There are three loops involved but neither is nested, which makes for time complexity $O(n)$.

### Solution 2 with helper

```javascript
/**
 * Returns a hash map of the frequencies of the values in `xs`.
 *
 * - T.C: O(n).
 * - S.C: O(n).
 *
 * @param {number[]} xs
 * @returns {{ [key: string]: number }}
 */
function countFreq(xs) {
  return xs.reduce(function reducer(freqs, x) {
    freqs[x] = freqs[x] + 1 || 1;
    return freqs;
  }, {});
}

/**
 * Finds numbers that are present in `ys` but missing in `xs`.
 *
 * - T.C: O(n).
 * - S.C: O(n).
 *
 * @param {number[]} xs
 * @param {number[]} ys
 * @returns {number[]} The array of the missing numbers (the
 *   difference).
 */
function missingNums(xs, ys) {
  var freqXs = countFreq(xs);
  var freqYs = countFreq(ys);

  return Object.keys(freqYs).reduce((missing, key) => {
    if (freqYs[key] === freqXs[key]) return missing;

    return [...missing, Number(key)];
  }, []);
}
```

Essentially the same as solution 1, but extracting part of the logic into a helper function.

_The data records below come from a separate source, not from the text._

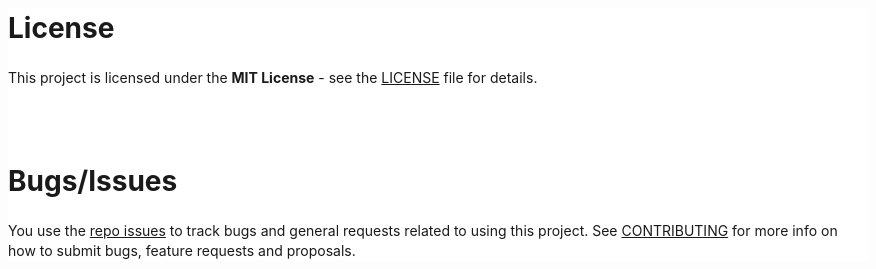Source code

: # License

This project is licensed under the **MIT License** - see the [LICENSE](../../../../LICENSE "LICENSE") file for details.

&nbsp;

# Bugs/Issues

You use the [repo issues](../../../../issues "repo issues") to track bugs and general requests related to using this project. See [CONTRIBUTING](../../../../CONTRIBUTING.md "CONTRIBUTING") for more info on how to submit bugs, feature requests and proposals.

### Solution 3 with sets, spread, sort and splice

```javascript
/**
 * Compares two numbers for ascending sorting.
 *
 * - T.C: O(1).
 * - S.C: O(1).
 *
 * @param {number} a
 * @param {number} b
 * @returns {number}
 */
function sortAsc(a, b) {
  return a - b;
}

/**
 * Finds numbers that are present in `ys` but missing in `xs`.
 *
 * - T.C: O(n²).
 * - S.C: O(1).
 *
 * @param {number[]} xs
 * @param {number[]} ys
 * @returns {number[]} The array of the missing numbers (the
 *   difference).
 */
function missingNums(xs, ys) {
  for (const n of xs) {
    if (ys.includes(n)) {
      const idx = ys.indexOf(n);
      ys.splice(idx, 1);
    }
  }

  //
  // • Use sets to remove duplicates.
  // • Convert back to array with spread syntax.
  //
  return [...new Set(ys)].sort(sortAsc);
}
```

For each number in `xs`, try to find it in `ys` and remove it from `ys` if present.
In the end, only numbers in `ys` that are missing in `xs` will remain in `ys`.

Also use some ECMAScript set and spread stuff to return the final result.